JPS6291067A - Image reader - Google Patents

Abstract

PURPOSE:To prevent the deterioration in an S/N in a signal outputted to an outside from a signal processing circuit by converting an electrical signal to a binary-coded signal at the signal processing circuit. CONSTITUTION:An original is placed on an original platen 16, and a ray of light is illuminated from LED light sources 10a and 10b, and reflecting light from the original is image-formed on CCD image sensors 12a-12d which are photoelectric transducers through an optical system 11. Image-formed light is converted to an analog electrical signal corresponding to brightness, and is inputted to a signal processing circuit substrate 13 through a lead frame 14. The analog electrical signals are unified to one analog electrical signal with a multiplexer 13b and it is amplified with a pre-amplifier circuit 13c and is converted to a digital signal with an A/D conversion circuit 13d and is outputted to a main body through an input/output connector 15.

Description

DETAILED DESCRIPTION OF THE INVENTION [Technical Field of the Invention] The present invention relates to an image reading device for reading image information of a document of a digital copying device, for example.
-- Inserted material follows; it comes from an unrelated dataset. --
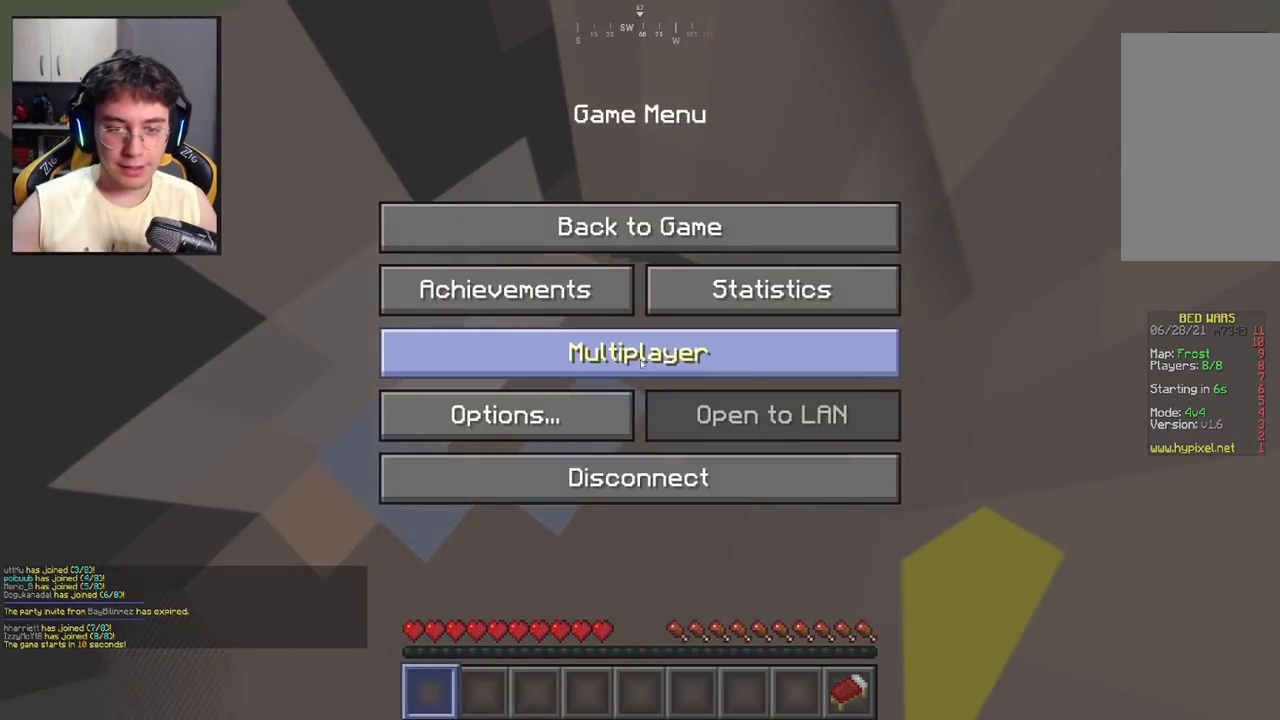
{"keys": ["w"], "mouse": [], "events": [[417, "w", "down"]]}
[Technical background of the invention and its problems] In recent years, in copying devices, image reduction/enlargement, shifting,
2. Description of the Related Art Digital copying devices that can easily perform various image @ editing functions such as area designation and insertion are attracting attention.

Such a digital copying device reads image information on a document using optical means, converts the output electrical signal into a digital signal, stores this signal in memory, and prints data based on this stored signal. Copying operations are performed in the copying section.

In general, an image reading device that performs the above-mentioned reading includes a light source that irradiates light onto a document, an optical system that forms an image of the reflected light from the document, and the input light that passes through this optical system and converts it into an electrical signal. It is equipped with a storage type photoelectric conversion element U such as a CCD type or MOS type (the electric conversion element group consists of at least two or more photoelectric conversion elements), and scans while irradiating light from a light source onto the document. At the same time, the reflected light enters a group of photoelectric conversion elements through an optical system and is converted into an electrical signal.

By the way, the optical system of such an image reading device is of the type of reduction optical system that focuses the reflected light on a group of photoelectric conversion elements and forms an image, and the type of optical system that focuses the reflected light on a group of photoelectric conversion elements to form an image at the same magnification. There are two types of optical systems.

An image reading device having a one-to-one optical system has a shorter optical path length than an image reading device having a reduction optical system.
, This allows the entire device to be made thinner and lighter.

Furthermore, the photoelectric conversion element group of an image reading device that has a one-to-one optical system has a light-receiving area that is one-to-one with respect to the document, and has a larger light-receiving area than the photoelectric conversion element group of an image reading device that has a reduction optical system. be able to. For example, assuming that the amount of reflected light is the same, a group of photoelectric conversion elements in an image reading device that has a one-to-one optical system can obtain a larger output signal than a group of photoelectric conversion elements in an image reading device that has a reduction optical system. I can do it. In other words, by using an image reading device with a one-to-one optical system, it is possible to reduce the amount of light from a light source required to obtain the same output signal. A light source can be used.

In the one-to-one optical system roughly described above, by using a rod lens array, it is easy to uniformly produce approximately 16 lenses/m.
It is possible to obtain a high-resolution image reading capability of m.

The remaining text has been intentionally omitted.